** Task to carry out **
Please write out the records exactly.

[Extracted records]

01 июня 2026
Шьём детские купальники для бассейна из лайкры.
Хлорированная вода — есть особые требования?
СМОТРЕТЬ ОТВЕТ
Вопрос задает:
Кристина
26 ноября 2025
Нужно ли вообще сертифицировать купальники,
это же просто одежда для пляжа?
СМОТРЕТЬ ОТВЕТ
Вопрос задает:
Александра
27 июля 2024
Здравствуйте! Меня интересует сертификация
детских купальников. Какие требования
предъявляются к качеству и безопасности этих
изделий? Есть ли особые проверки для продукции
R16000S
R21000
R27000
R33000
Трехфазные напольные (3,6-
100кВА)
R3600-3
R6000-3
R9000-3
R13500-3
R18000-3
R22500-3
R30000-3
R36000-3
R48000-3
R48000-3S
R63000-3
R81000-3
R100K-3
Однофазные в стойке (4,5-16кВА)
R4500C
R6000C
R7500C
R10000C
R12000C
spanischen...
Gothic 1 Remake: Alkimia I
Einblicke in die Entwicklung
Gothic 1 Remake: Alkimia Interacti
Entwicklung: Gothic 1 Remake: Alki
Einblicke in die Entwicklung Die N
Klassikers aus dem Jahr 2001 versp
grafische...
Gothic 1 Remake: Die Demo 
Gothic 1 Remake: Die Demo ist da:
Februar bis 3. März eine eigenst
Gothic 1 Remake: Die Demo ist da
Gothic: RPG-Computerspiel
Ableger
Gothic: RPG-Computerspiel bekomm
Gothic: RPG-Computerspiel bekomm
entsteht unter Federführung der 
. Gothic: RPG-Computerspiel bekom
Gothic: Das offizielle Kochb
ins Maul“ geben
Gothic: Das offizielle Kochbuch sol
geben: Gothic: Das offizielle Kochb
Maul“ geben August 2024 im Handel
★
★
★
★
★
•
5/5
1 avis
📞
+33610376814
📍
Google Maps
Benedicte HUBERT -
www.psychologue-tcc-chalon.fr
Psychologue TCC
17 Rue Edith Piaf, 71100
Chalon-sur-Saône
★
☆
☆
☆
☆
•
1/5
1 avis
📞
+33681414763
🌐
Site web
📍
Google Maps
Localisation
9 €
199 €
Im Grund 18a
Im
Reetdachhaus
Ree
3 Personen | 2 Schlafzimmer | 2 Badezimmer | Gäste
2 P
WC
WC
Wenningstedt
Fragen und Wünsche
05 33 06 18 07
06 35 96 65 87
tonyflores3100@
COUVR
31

** Result for this exercise **
01 июня 2026
Шьём детские купальники для бассейна из лайкры.
Хлорированная вода — есть особые требования?
СМОТРЕТЬ ОТВЕТ
Вопрос задает:
Кристина
26 ноября 2025
Нужно ли вообще сертифицировать купальники,
это же просто одежда для пляжа?
СМОТРЕТЬ ОТВЕТ
Вопрос задает:
Александра
27 июля 2024
Здравствуйте! Меня интересует сертификация
детских купальников. Какие требования
предъявляются к качеству и безопасности этих
изделий? Есть ли особые проверки для продукции
R16000S
R21000
R27000
R33000
Трехфазные напольные (3,6-
100кВА)
R3600-3
R6000-3
R9000-3
R13500-3
R18000-3
R22500-3
R30000-3
R36000-3
R48000-3
R48000-3S
R63000-3
R81000-3
R100K-3
Однофазные в стойке (4,5-16кВА)
R4500C
R6000C
R7500C
R10000C
R12000C
spanischen...
Gothic 1 Remake: Alkimia I
Einblicke in die Entwicklung
Gothic 1 Remake: Alkimia Interacti
Entwicklung: Gothic 1 Remake: Alki
Einblicke in die Entwicklung Die N
Klassikers aus dem Jahr 2001 versp
grafische...
Gothic 1 Remake: Die Demo 
Gothic 1 Remake: Die Demo ist da:
Februar bis 3. März eine eigenst
Gothic 1 Remake: Die Demo ist da
Gothic: RPG-Computerspiel
Ableger
Gothic: RPG-Computerspiel bekomm
Gothic: RPG-Computerspiel bekomm
entsteht unter Federführung der 
. Gothic: RPG-Computerspiel bekom
Gothic: Das offizielle Kochb
ins Maul“ geben
Gothic: Das offizielle Kochbuch sol
geben: Gothic: Das offizielle Kochb
Maul“ geben August 2024 im Handel
★
★
★
★
★
•
5/5
1 avis
📞
+33610376814
📍
Google Maps
Benedicte HUBERT -
www.psychologue-tcc-chalon.fr
Psychologue TCC
17 Rue Edith Piaf, 71100
Chalon-sur-Saône
★
☆
☆
☆
☆
•
1/5
1 avis
📞
+33681414763
🌐
Site web
📍
Google Maps
Localisation
9 €
199 €
Im Grund 18a
Im
Reetdachhaus
Ree
3 Personen | 2 Schlafzimmer | 2 Badezimmer | Gäste
2 P
WC
WC
Wenningstedt
Fragen und Wünsche
05 33 06 18 07
06 35 96 65 87
tonyflores3100@
COUVR
31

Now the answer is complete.